### Texto de leitura
·····

Boaventura de Sousa Santos, por sua vez, propõe como atitude reconciliadora (uma hermenêutica diatópica) de saberes aparentemente antitéticos – ciência e senso comum – que ele denomina de dupla ruptura epistemológica, capaz de tanto levar em conta tanto o mundo da vida quanto levar ao mundo da vida o saber científico. Uma ciência pós-moderna seria aquela que, sem perder o senso crítico, seria capaz de uma auto-reflexão [crítica], de modo a não pairar acima do senso comum, mas até tendo-o como objetivo a ser atingido: democratizar o saber científico, de modo que ele não atue na sociedade como um poder autonomizado [mundo sistêmico], mas a serviço dela: ‘O que se pretende é um novo senso comum com mais sentido, ainda que menos comum [Boaventura de Sousa Santos, Introdução a uma ciência pós-moderna. Rio de Janeiro, Graal, 1989].’

Por analogia, e por hipótese, seria esdrúxulo conceber a existência de dois jornalismos: um, descolado do mundo da vida, aquele que, mesmo quando noticiando o próprio cotidiano consensual, o estaria fazendo em favor de estruturas dominantes (mundo sistêmico). Não se espera que o jornalismo se confunda com o senso comum, já que reúne habilidades e competências para cobrir os fatos em quantidade e em qualidade acima dos limites dos atores que dispõem tão somente da circulação natural das ‘notícias’ no dia-a-dia. Espera-se dele, no entanto, que se confunda com o senso comum, na medida em que é próprio da sua função/missão transferir os ‘novos fatos’ (news) ao máximo alcance. Estruturado sistemicamente e até sendo um poder econômico – com reflexos políticos –, o jornalismo perderia, no entanto, o seu vínculo social e trairia o seu ‘público’ se, a serviço desse senhor, apresentasse, porém, ‘fatos’ acrescidos de distorções e engôdos, funcionando, enfim, não como um serviço público em favor do esclarecimento (Aufklärung), mas como uma indústria de produção massiva de falsas-consciências.

·····

### Dados fornecidos
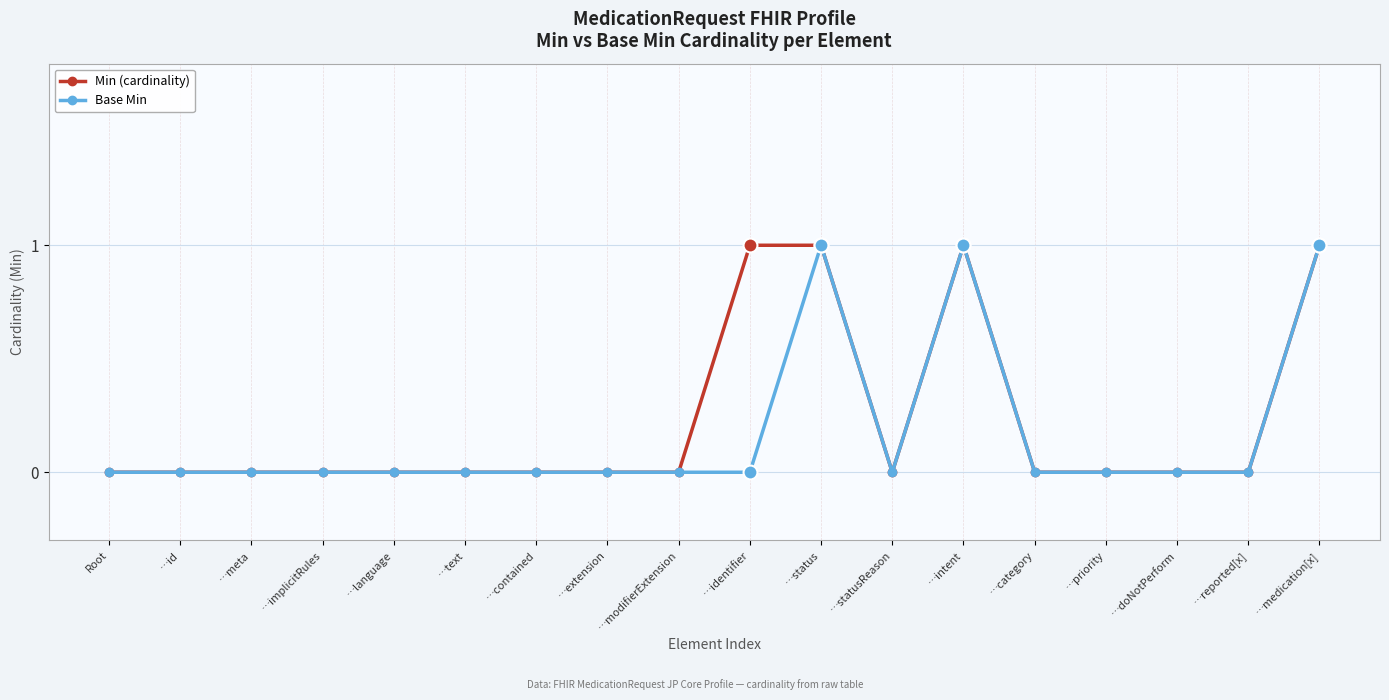

At …identifier, list the series in order from smallest to largest.

Base Min, Min (cardinality)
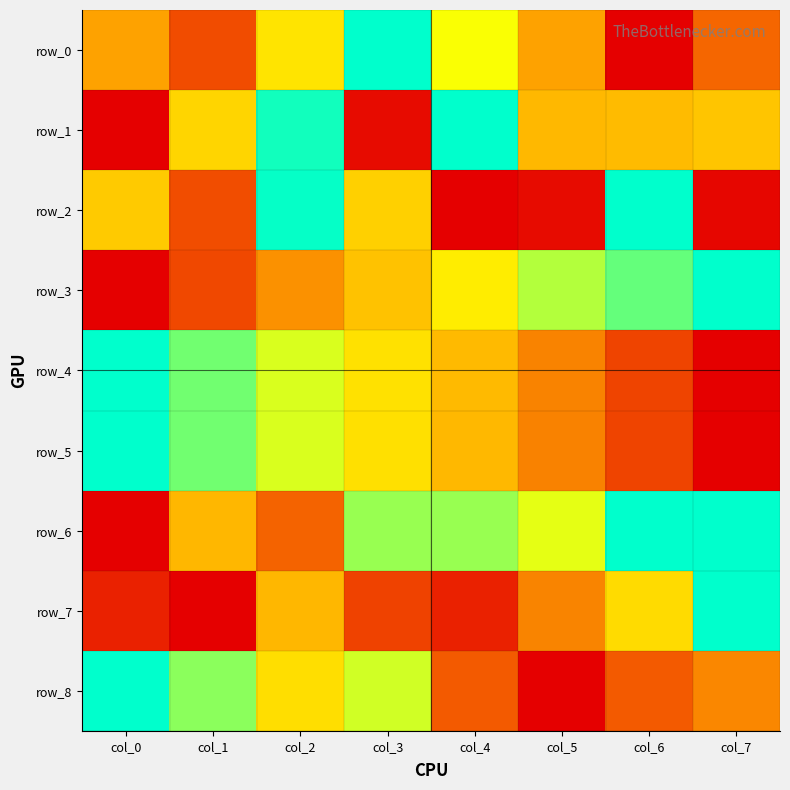

Where is row_5 nearest to the value 0?

col_7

·····

### Tarefa 1
Responda com base no texto sobre ciência, senso comum e jornalismo:
(a) Que nome Boaventura de Sousa Santos dá à atitude que reconcilia ciência e senso comum?
(b) Qual obra de Boaventura de Sousa Santos é citada?
(c) Se traísse seu público, o jornalismo funcionaria como o quê, em vez de um serviço público?
### Tarefa 2
Resuma o texto sobre ciência, senso comum e jornalismo em duas frases.
A listagem não tem nenhum papel aqui.

### Resposta esperada 1
(a) Dupla ruptura epistemológica.
(b) Introdução a uma ciência pós-moderna.
(c) Como uma indústria de produção massiva de falsas-consciências.

### Resposta esperada 2
Boaventura de Sousa Santos propõe uma dupla ruptura epistemológica que reconcilia ciência e senso comum, com uma ciência pós-moderna autorreflexiva que democratize o saber científico e esteja a serviço da sociedade. Por analogia, o jornalismo não deve se confundir com o senso comum, mas deve levar os novos fatos ao máximo alcance, e trairia seu público se apresentasse fatos distorcidos a serviço do poder, funcionando como uma indústria de falsas consciências.